Update the records below from the line that contains "What is the minimum value shown in the chart?" through the line that contains "How many series are shown in this chart?", replacing "minimum value" with "lowest value" and keeping everything else the same. Leave the pictures out of your answer.

Records for the task Block Start

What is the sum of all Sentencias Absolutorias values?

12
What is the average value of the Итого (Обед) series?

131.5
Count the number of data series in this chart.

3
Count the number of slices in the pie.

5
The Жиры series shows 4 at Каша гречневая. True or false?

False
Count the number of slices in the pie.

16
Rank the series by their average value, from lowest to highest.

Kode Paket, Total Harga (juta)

Records for the task Block End
Records for the task Block Start

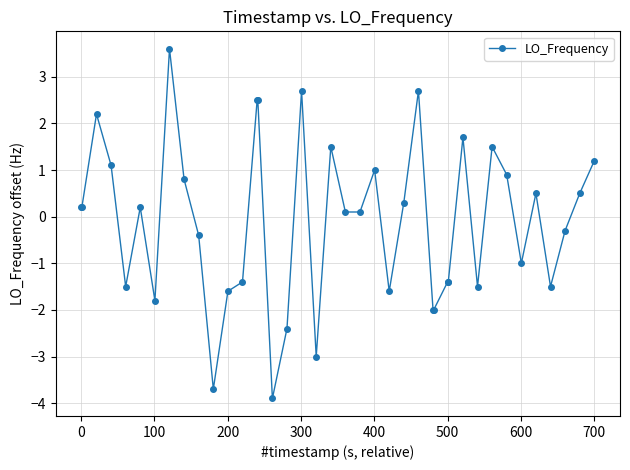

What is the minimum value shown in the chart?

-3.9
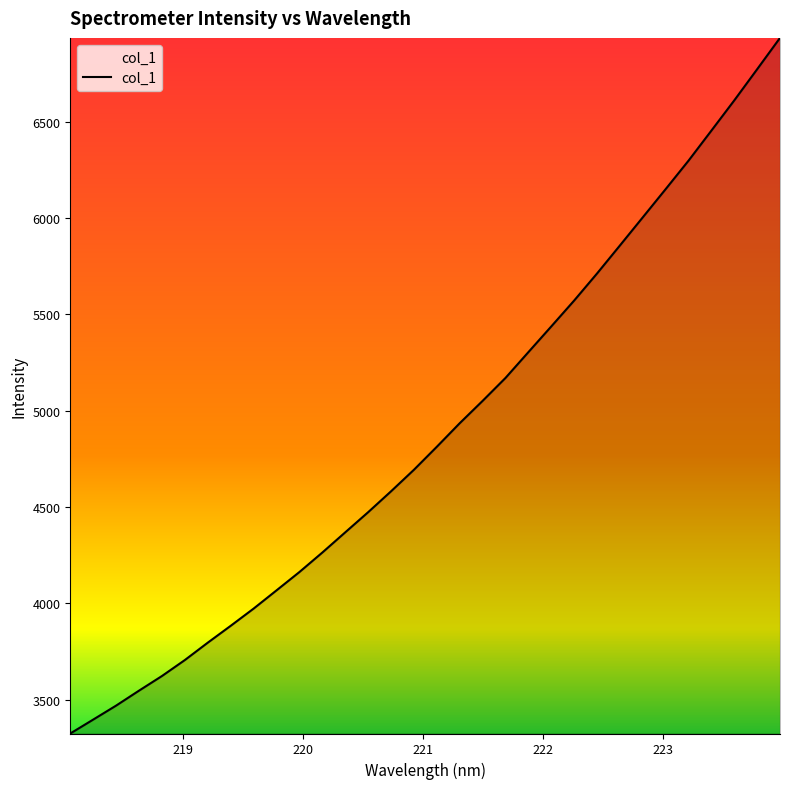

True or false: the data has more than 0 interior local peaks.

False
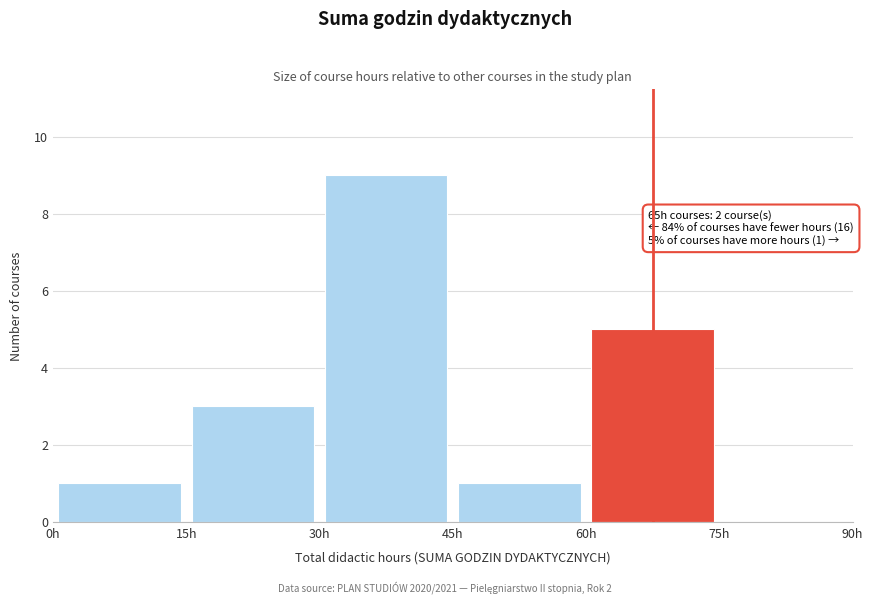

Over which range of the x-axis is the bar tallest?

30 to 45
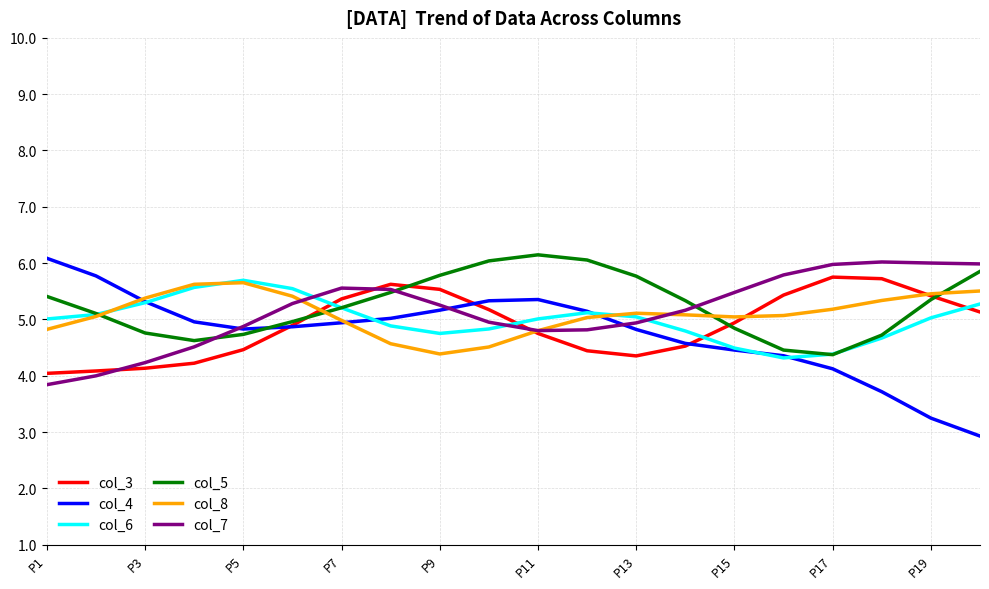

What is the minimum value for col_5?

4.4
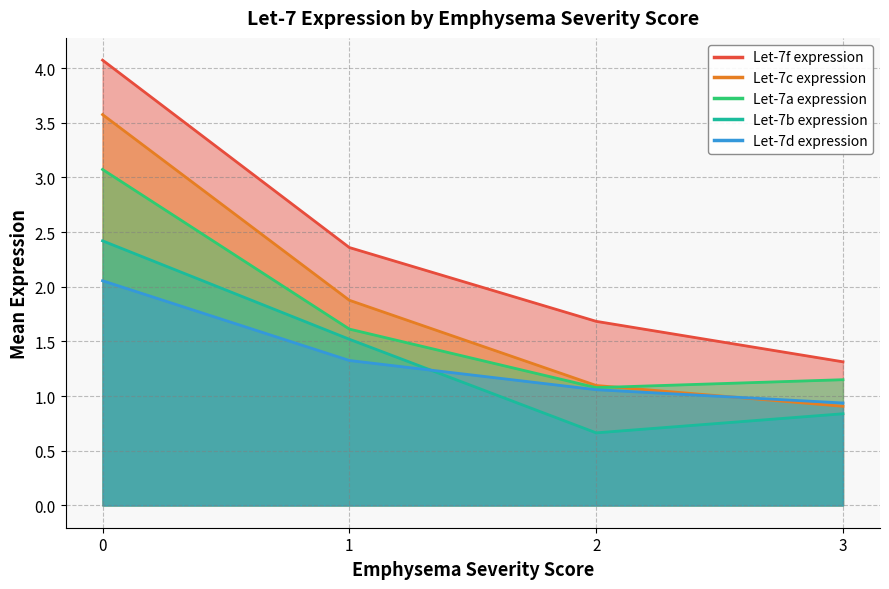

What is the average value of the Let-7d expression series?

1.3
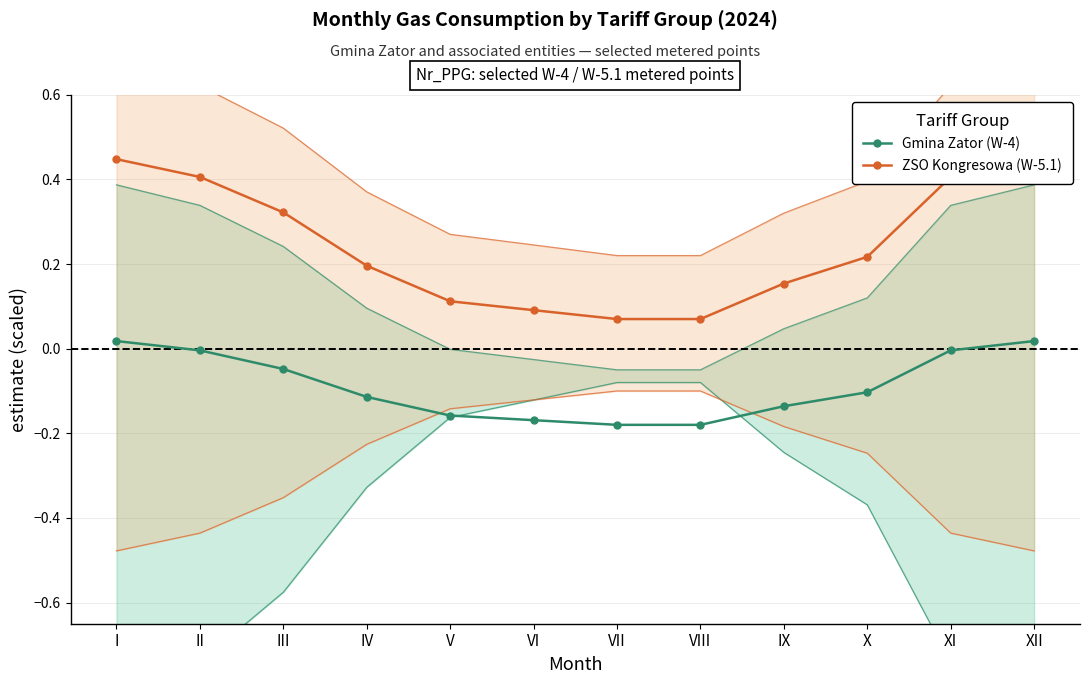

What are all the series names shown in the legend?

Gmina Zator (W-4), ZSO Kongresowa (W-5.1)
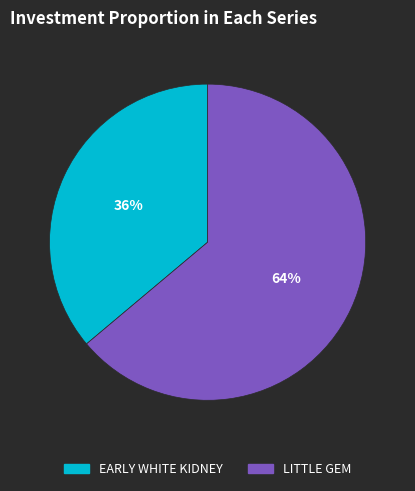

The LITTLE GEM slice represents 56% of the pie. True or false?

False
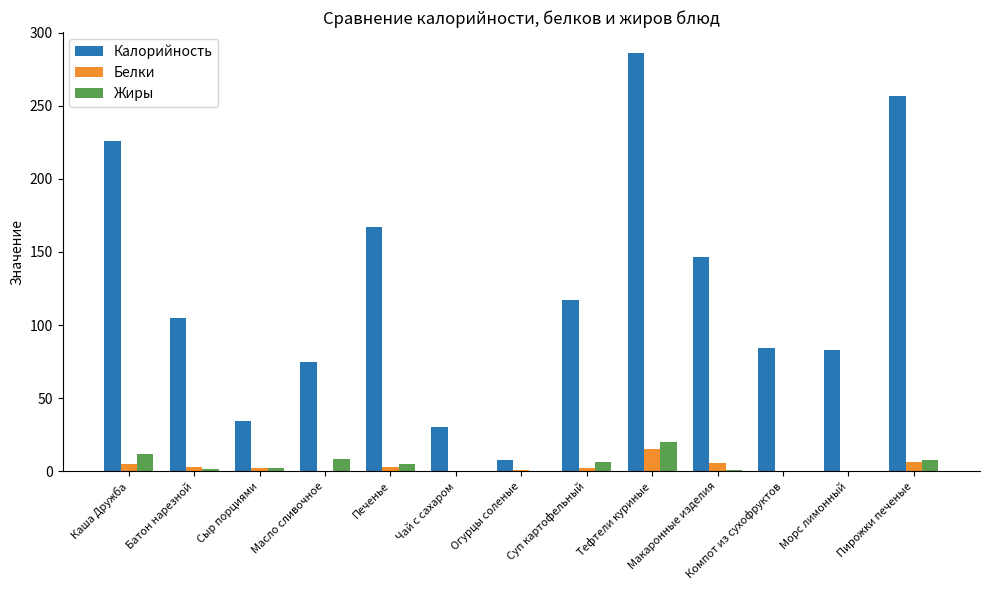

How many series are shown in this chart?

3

Records for the task Block End
Records for the task Block Start

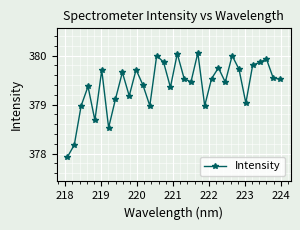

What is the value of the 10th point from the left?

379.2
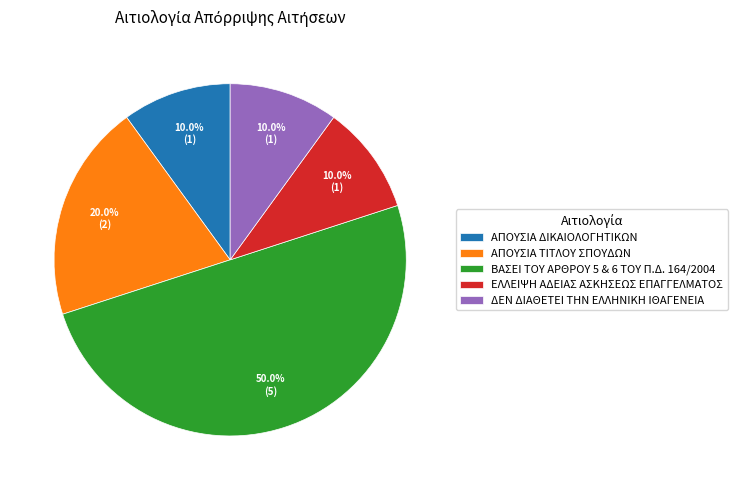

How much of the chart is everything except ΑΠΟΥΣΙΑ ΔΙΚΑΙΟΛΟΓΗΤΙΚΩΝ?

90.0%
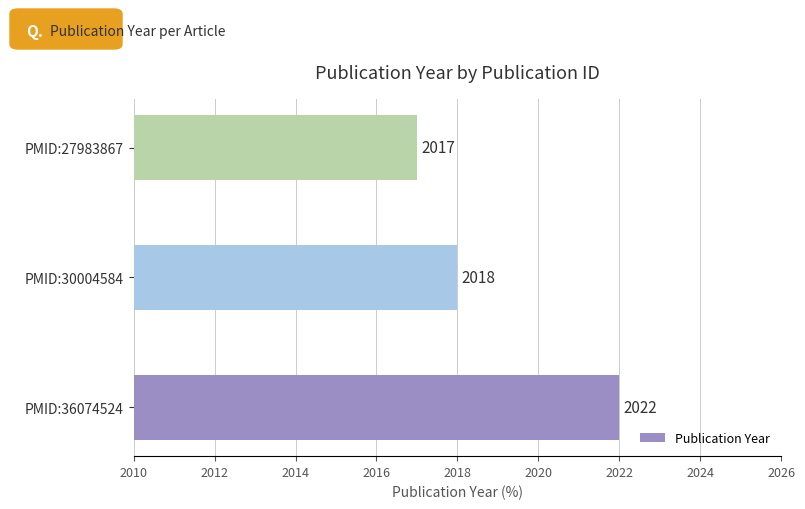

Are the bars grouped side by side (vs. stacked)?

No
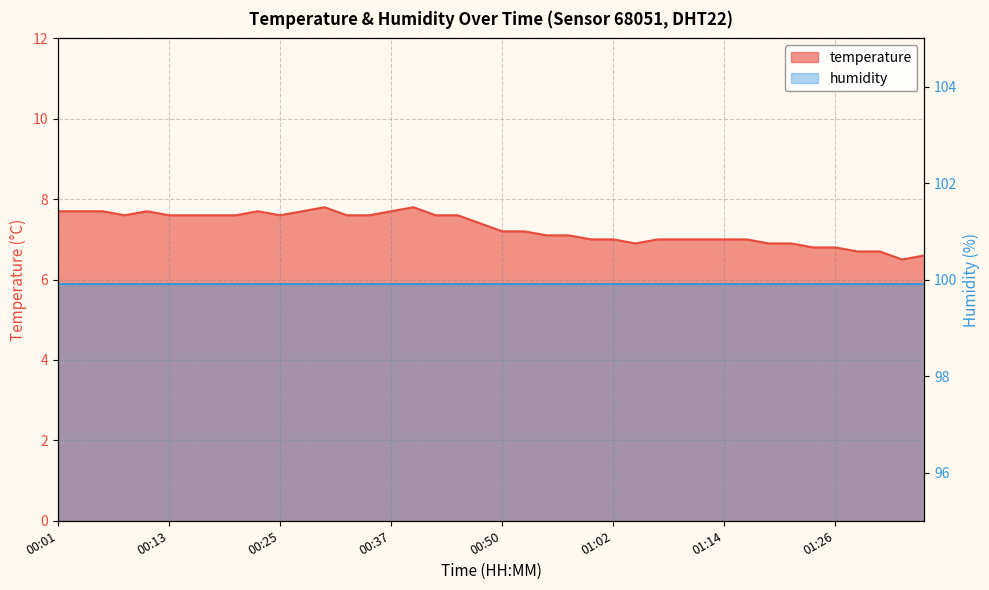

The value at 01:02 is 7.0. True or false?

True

Records for the task Block End

**Response box**.
What is the lowest value shown in the chart?

-3.9

True or false: the data has more than 0 interior local peaks.

False

Over which range of the x-axis is the bar tallest?

30 to 45

What is the lowest value for col_5?

4.4

What is the average value of the Let-7d expression series?

1.3

What are all the series names shown in the legend?

Gmina Zator (W-4), ZSO Kongresowa (W-5.1)

The LITTLE GEM slice represents 56% of the pie. True or false?

False

How many series are shown in this chart?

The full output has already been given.